C’est le lieu de féliciter le gouvernement, à travers le département en charge de la Justice et des Droits de l’Homme, pour les actes déjà posés en lien avec la prévention de la pandémie en milieu carcéral (mesures de grâce, dotation des prisons en kits de lavage des mains, etc.). Ce sont des aspects importants à intégrer dans le plan de riposte contre la Covid-19, comme recommandé du reste par la Haute commissaire des droits de l’Homme dans son aide-mémoire partagé à travers le monde.
L’Essor : Eu égard à la détérioration de la situation sanitaire et sécuritaire, est-il opportun d’enclencher le processus des réformes politiques et institutionnelles, en l’occurrence la révision de la Constitution du 25 février 1992 ?

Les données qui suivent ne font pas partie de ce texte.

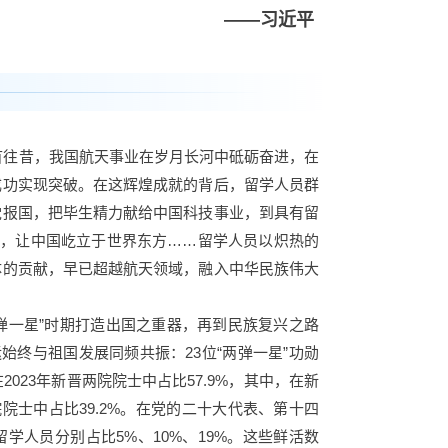
——习近平
首往昔，我国航天事业在岁月长河中砥砺奋进，在
成功实现突破。在这辉煌成就的背后，留学人员群
党报国，把毕生精力献给中国科技事业，到具有留
器，让中国屹立于世界东方……留学人员以炽热的
体的贡献，早已超越航天领域，融入中华民族伟大
两弹一星”时期打造出国之重器，再到民族复兴之路
始终与祖国发展同频共振：23位“两弹一星”功勋
023年新晋两院院士中占比57.9%，其中，在新
院院士中占比39.2%。在党的二十大代表、第十四
学人员分别占比5%、10%、19%。这些鲜活数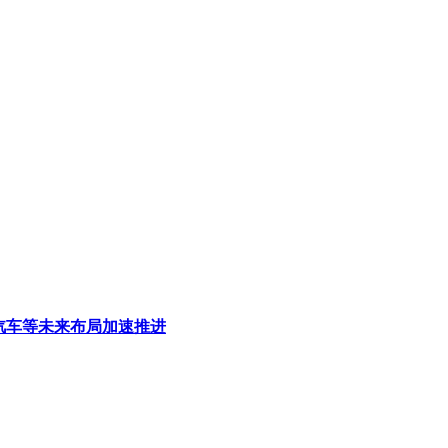
汽车等未来布局加速推进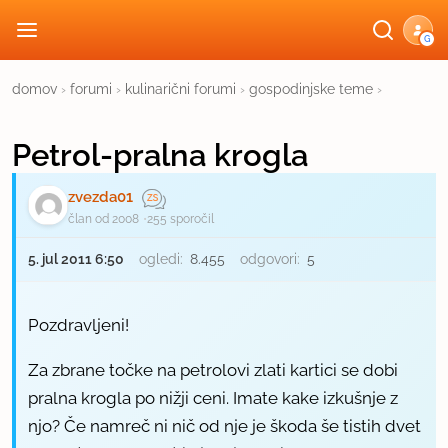
G
domov
›
forumi
›
kulinarični forumi
›
gospodinjske teme
›
Petrol-pralna krogla
zvezda01
član od 2008
255 sporočil
5. jul 2011 6:50
ogledi:
8.455
odgovori:
5
Pozdravljeni!
Za zbrane točke na petrolovi zlati kartici se dobi
pralna krogla po nižji ceni. Imate kake izkušnje z
njo? Če namreč ni nič od nje je škoda še tistih dvet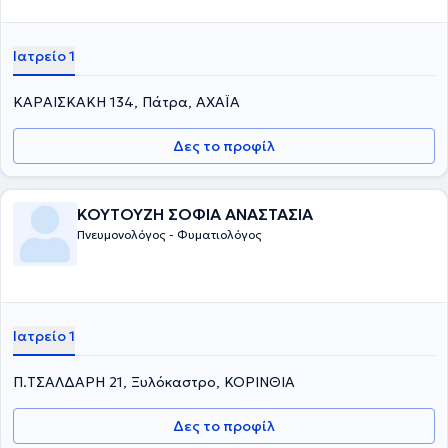
Ιατρείο 1
ΚΑΡΑΙΣΚΑΚΗ 134, Πάτρα, ΑΧΑΪΑ
Δες το προφίλ
ΚΟΥΤΟΥΖΗ ΣΟΦΙΑ ΑΝΑΣΤΑΣΙΑ
Πνευμονολόγος - Φυματιολόγος
Ιατρείο 1
Π.ΤΣΑΛΔΑΡΗ 21, Ξυλόκαστρο, ΚΟΡΙΝΘΙΑ
Δες το προφίλ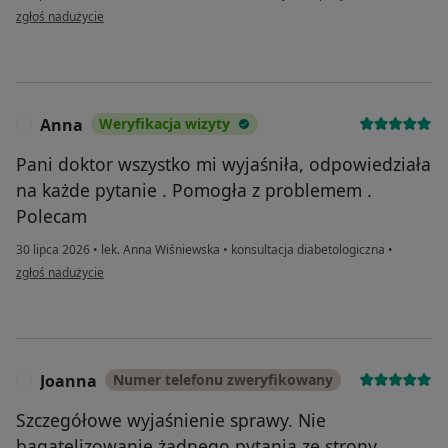
w opinii użytkownika Robert W.
zgłoś nadużycie
Anna
Weryfikacja wizyty
A
Pani doktor wszystko mi wyjaśniła, odpowiedziała
na każde pytanie . Pomogła z problemem .
Polecam
30 lipca 2026
•
lek. Anna Wiśniewska
•
konsultacja diabetologiczna
•
w opinii użytkownika Anna
zgłoś nadużycie
Joanna
Numer telefonu zweryfikowany
J
Szczegółowe wyjaśnienie sprawy. Nie
bagatelizowanie żadnego pytania ze strony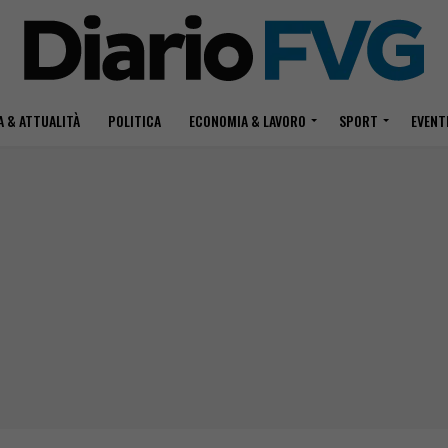
 & ATTUALITÀ
POLITICA
ECONOMIA & LAVORO
SPORT
EVENT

Aguibou Bouaré : De mon point de vue, cela est possible dans le cadre d’un consensus; étant bien entendu que l’unanimité est presque faite autour de la nécessité de réviser cette Constitution après plus d’un quart de siècle de mise en œuvre. Toutes les voix s’accordent pour dire que cette Constitution a besoin de toilettage; il ne reste que la question du calendrier pour enclencher ce processus. Cependant, une bonne partie de nos concitoyens redoutent que la révision ne se fasse uniquement que pour prendre en compte l’Accord pour la paix et la réconciliation issu du processus d’Alger.

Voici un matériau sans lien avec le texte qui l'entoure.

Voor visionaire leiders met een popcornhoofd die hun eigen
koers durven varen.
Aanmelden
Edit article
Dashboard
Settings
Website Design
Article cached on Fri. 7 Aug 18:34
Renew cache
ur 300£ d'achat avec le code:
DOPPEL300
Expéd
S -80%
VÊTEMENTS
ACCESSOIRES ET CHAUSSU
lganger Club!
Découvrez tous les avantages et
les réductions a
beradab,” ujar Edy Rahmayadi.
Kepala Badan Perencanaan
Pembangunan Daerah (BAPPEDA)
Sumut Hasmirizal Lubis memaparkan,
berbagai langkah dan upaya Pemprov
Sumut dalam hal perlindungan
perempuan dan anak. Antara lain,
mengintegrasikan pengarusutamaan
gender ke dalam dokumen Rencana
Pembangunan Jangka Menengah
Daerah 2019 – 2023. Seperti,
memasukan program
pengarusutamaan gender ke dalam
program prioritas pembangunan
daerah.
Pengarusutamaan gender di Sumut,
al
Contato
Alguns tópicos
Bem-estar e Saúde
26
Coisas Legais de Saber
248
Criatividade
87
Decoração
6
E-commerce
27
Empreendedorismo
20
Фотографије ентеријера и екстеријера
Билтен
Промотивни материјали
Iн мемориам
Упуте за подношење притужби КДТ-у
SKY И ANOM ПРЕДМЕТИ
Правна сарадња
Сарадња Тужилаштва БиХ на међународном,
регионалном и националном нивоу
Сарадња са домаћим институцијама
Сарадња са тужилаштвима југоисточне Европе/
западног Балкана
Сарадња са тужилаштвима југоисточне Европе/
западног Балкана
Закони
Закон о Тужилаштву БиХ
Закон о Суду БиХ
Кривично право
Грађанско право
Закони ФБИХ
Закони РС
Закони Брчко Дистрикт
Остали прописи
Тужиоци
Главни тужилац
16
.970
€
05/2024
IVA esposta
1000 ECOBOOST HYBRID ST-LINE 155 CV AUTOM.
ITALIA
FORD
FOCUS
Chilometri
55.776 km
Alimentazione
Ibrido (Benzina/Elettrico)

Or, il faut reconnaitre que certaines clauses de cet Accord ne font pas l’unanimité à ce jour. Certains citoyens estiment, à bon droit, que des clauses sont à revoir. Alors, je suis favorable à la révision de la Constitution dans un cadre consensuel des acteurs politiques et ceux de la société civile, en clair, avec toutes les composantes sociales.
Notre pays, il est évident, a besoin de réformes structurelles. Après un quart de siècle d’exercice démocratique, nous constatons des défaillances un peu partout, des dysfonctionnements institutionnels, des insuffisances au niveau des textes. Il faudrait bien que l’on se retrouve pour trouver une solution à toutes ces difficultés.